PROBLEM DETAILS:
Working from the entries that follow, transcribe exactly and only the lines from the one with "cy_px: -549" through the last, pictures excluded.

+++ INFORMATION SHOWN

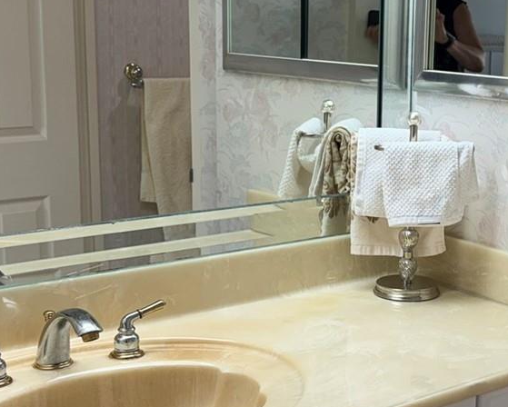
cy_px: 217
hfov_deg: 27.6
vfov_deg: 22.8
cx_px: 418
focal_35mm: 67
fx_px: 1008
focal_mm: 6.76
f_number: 1.78
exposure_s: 1/120
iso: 64
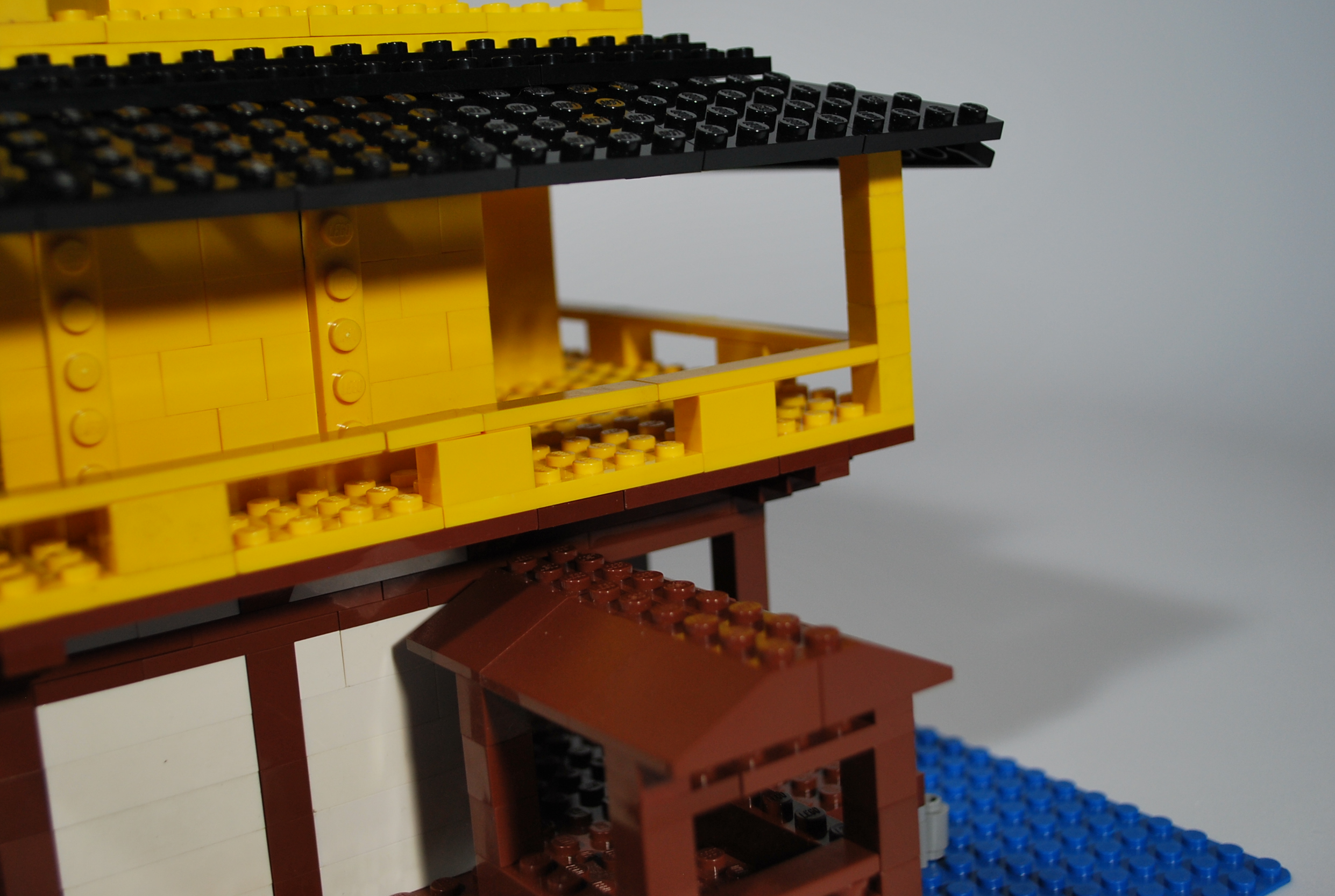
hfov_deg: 46.3
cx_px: 627
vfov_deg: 32.0
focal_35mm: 42
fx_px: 1561
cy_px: 375
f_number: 4.2
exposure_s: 1/80
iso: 200
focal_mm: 24
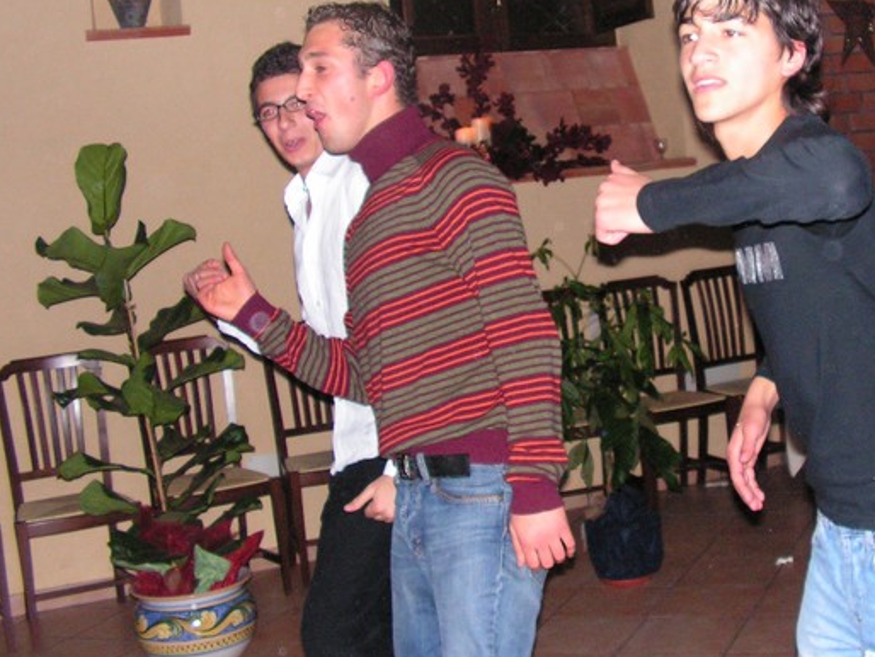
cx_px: 638
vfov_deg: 26.0
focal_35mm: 56
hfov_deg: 33.8
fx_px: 1416
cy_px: 250
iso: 200
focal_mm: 6
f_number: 3.2
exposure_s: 1/40
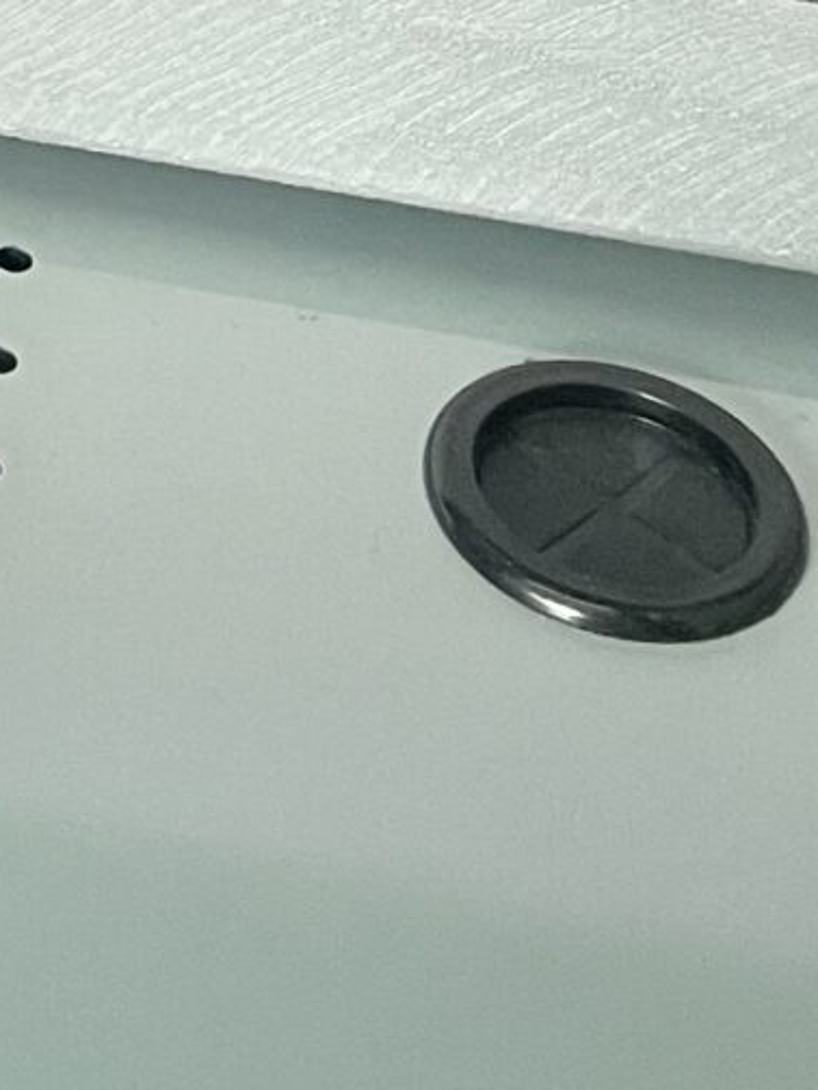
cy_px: -1540
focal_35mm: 132
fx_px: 4159
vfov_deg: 12.0
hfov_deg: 10.3
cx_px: -822
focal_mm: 4.2
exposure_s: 1/60
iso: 160
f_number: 1.6
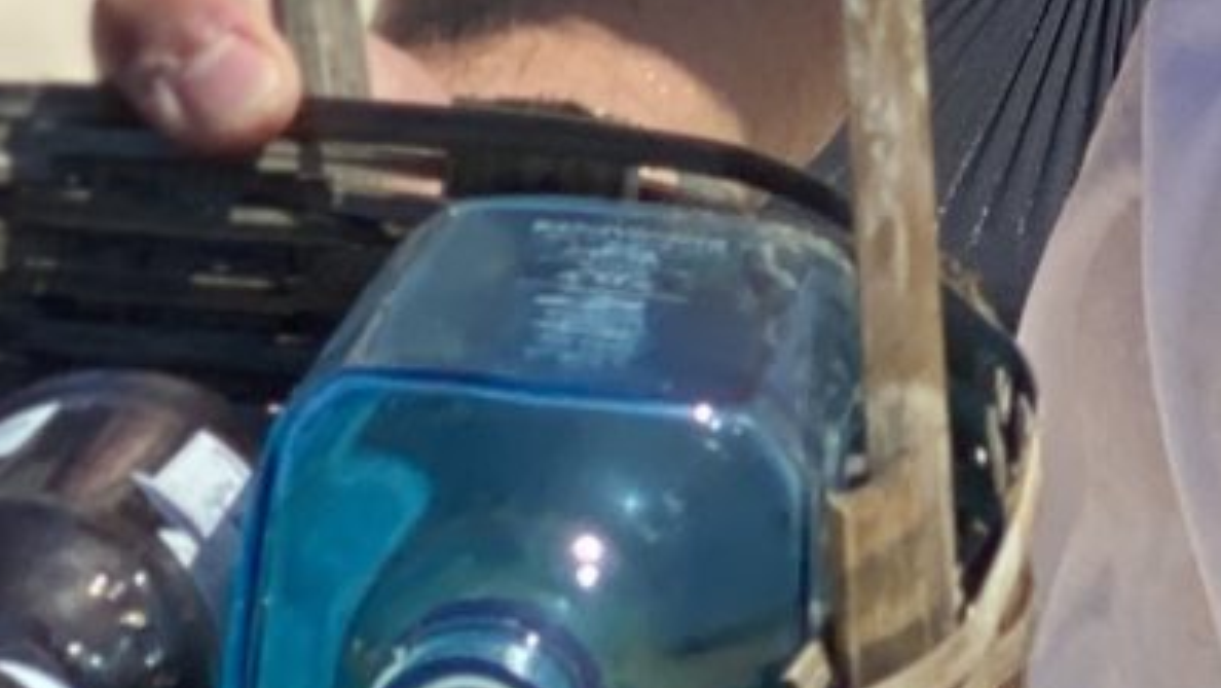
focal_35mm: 366
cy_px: -549
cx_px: 1625
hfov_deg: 5.9
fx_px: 11853
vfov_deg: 3.3
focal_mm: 6
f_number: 2
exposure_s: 1/1996
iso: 20
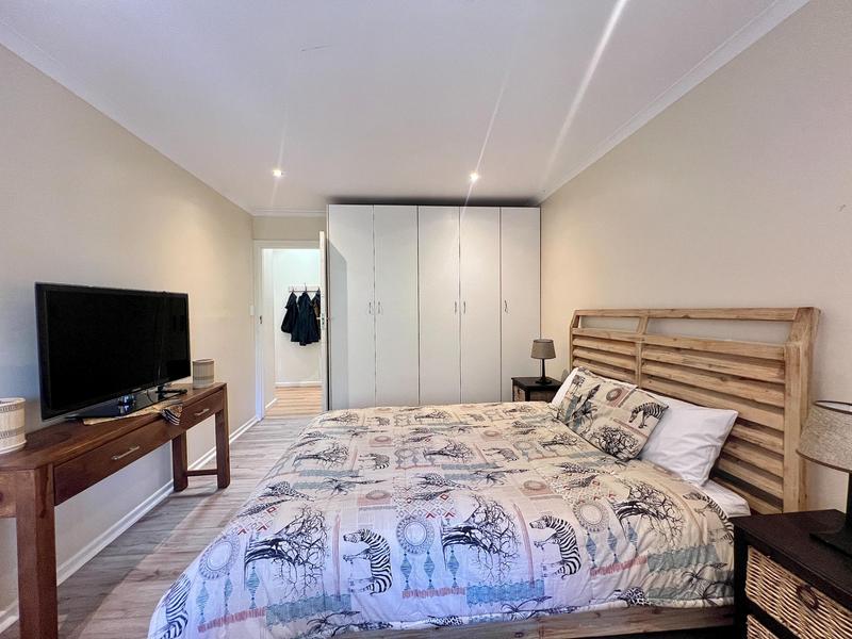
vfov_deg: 89.9
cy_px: 320
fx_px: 320
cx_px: 426
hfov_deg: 106.2
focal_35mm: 13
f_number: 1.8
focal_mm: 1.57
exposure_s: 1/50
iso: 200
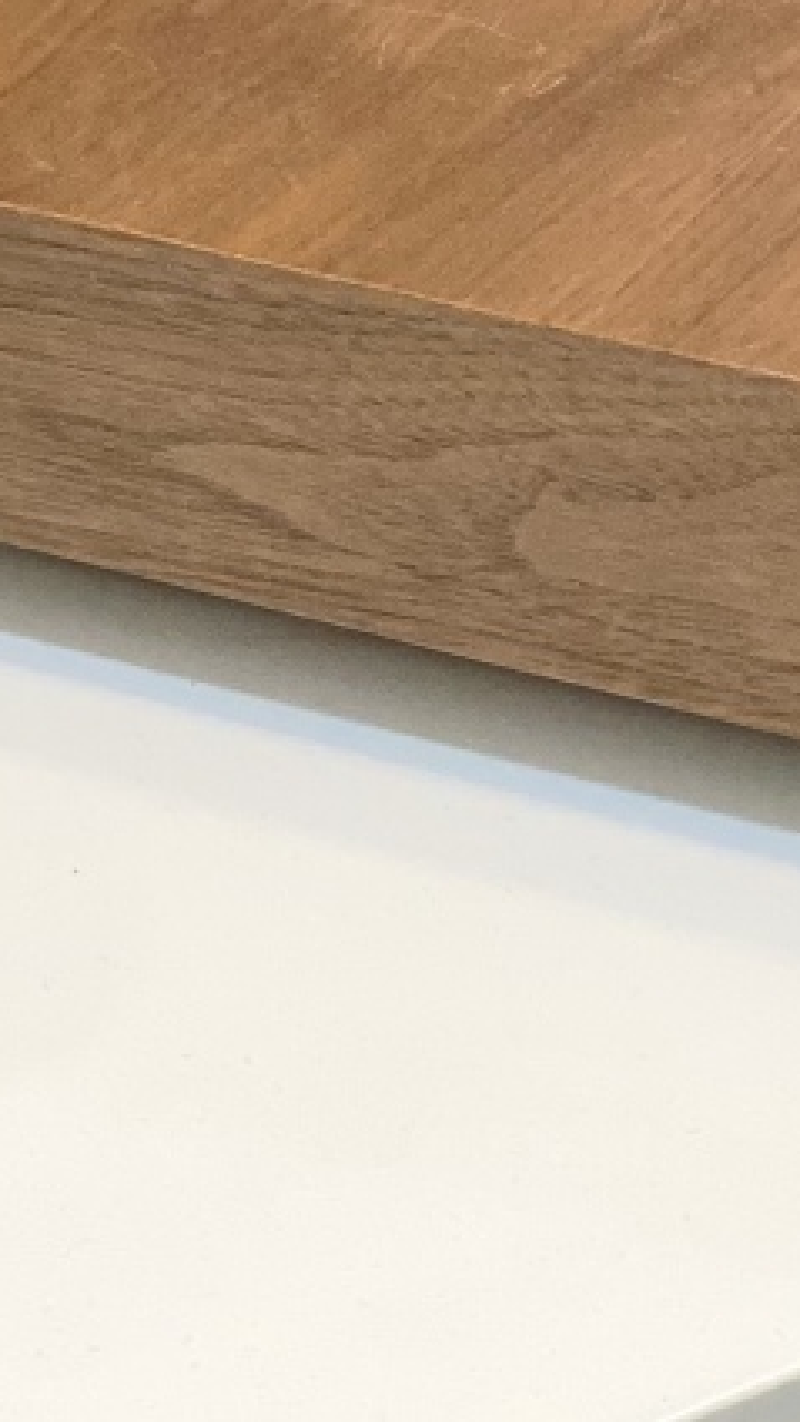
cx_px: 1238
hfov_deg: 6.2
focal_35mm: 192
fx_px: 7242
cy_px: 2121
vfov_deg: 10.8
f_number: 2
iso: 50
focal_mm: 6
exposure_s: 1/100
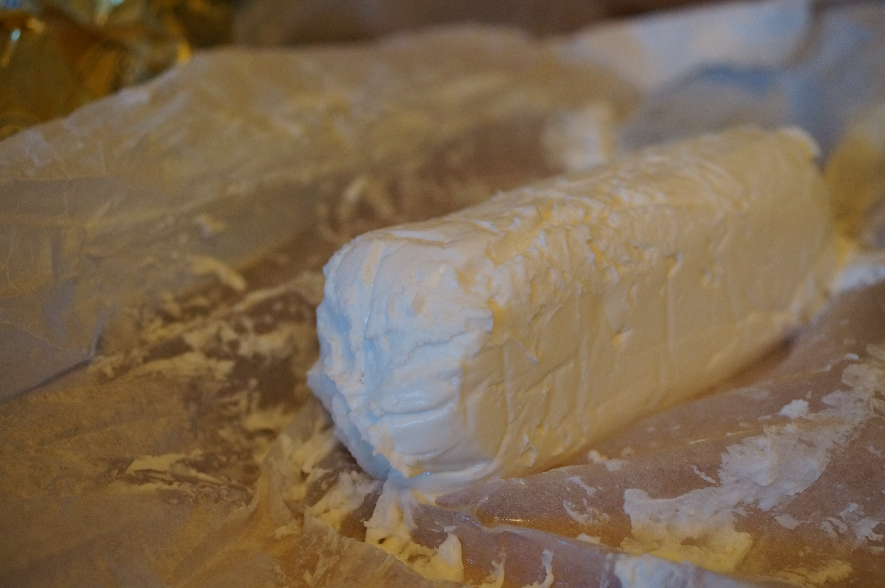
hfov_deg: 43.6
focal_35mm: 45
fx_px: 1105
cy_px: 294
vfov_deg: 29.8
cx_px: 442
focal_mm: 30
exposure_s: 1/160
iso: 2000
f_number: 4
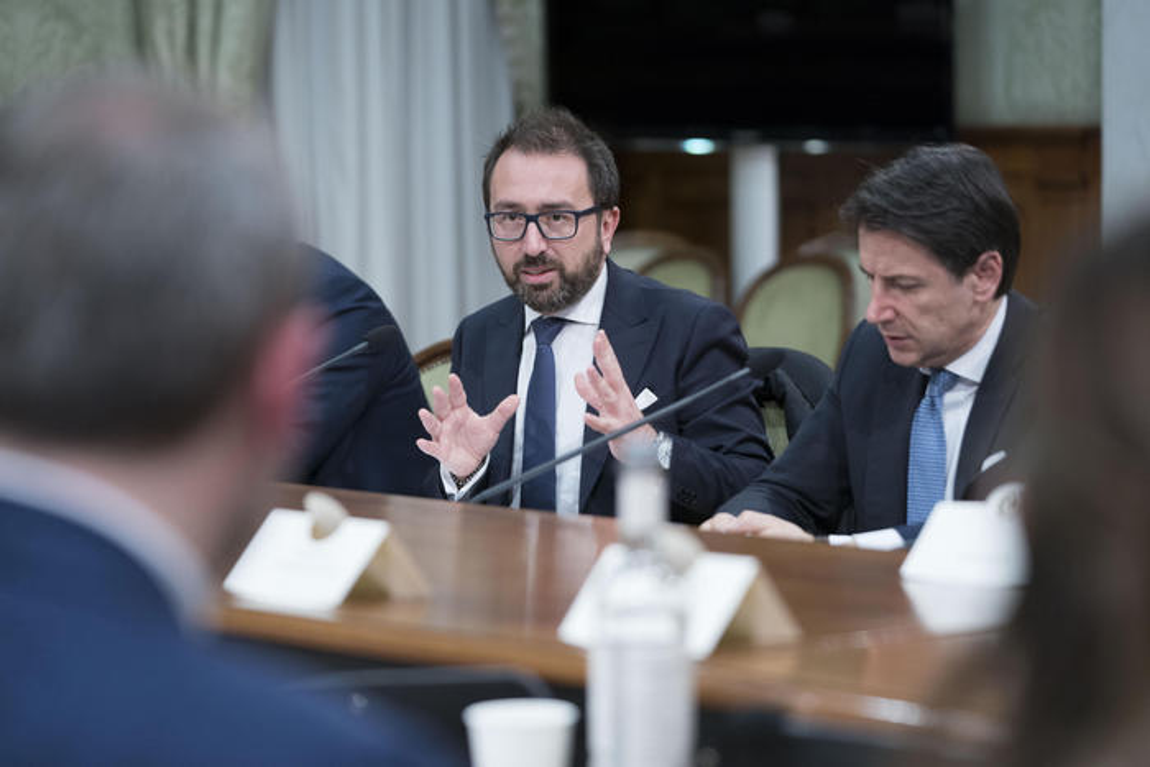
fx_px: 3578
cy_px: 384
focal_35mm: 112
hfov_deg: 18.3
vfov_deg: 12.2
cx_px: 575
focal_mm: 112
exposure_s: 1/320
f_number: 2.8
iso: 2500
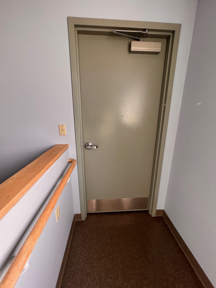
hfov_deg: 89.9
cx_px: 108
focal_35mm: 13
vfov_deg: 106.2
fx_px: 108
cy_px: 144
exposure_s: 1/99
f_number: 1.8
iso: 50
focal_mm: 1.57
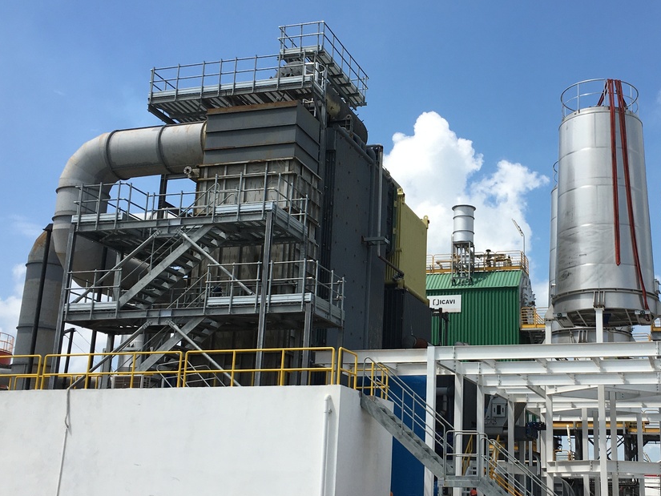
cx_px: 458
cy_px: 268
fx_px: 859
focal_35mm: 45
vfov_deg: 32.2
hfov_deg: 41.3
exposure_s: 1/1832
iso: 25
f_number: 2.2
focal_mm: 4.15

++++++

EXERCISE OUTPUT:
cy_px: -549
cx_px: 1625
hfov_deg: 5.9
fx_px: 11853
vfov_deg: 3.3
focal_mm: 6
f_number: 2
exposure_s: 1/1996
iso: 20
vfov_deg: 89.9
cy_px: 320
fx_px: 320
cx_px: 426
hfov_deg: 106.2
focal_35mm: 13
f_number: 1.8
focal_mm: 1.57
exposure_s: 1/50
iso: 200
cx_px: 1238
hfov_deg: 6.2
focal_35mm: 192
fx_px: 7242
cy_px: 2121
vfov_deg: 10.8
f_number: 2
iso: 50
focal_mm: 6
exposure_s: 1/100
hfov_deg: 43.6
focal_35mm: 45
fx_px: 1105
cy_px: 294
vfov_deg: 29.8
cx_px: 442
focal_mm: 30
exposure_s: 1/160
iso: 2000
f_number: 4
fx_px: 3578
cy_px: 384
focal_35mm: 112
hfov_deg: 18.3
vfov_deg: 12.2
cx_px: 575
focal_mm: 112
exposure_s: 1/320
f_number: 2.8
iso: 2500
hfov_deg: 89.9
cx_px: 108
focal_35mm: 13
vfov_deg: 106.2
fx_px: 108
cy_px: 144
exposure_s: 1/99
f_number: 1.8
iso: 50
focal_mm: 1.57
cx_px: 458
cy_px: 268
fx_px: 859
focal_35mm: 45
vfov_deg: 32.2
hfov_deg: 41.3
exposure_s: 1/1832
iso: 25
f_number: 2.2
focal_mm: 4.15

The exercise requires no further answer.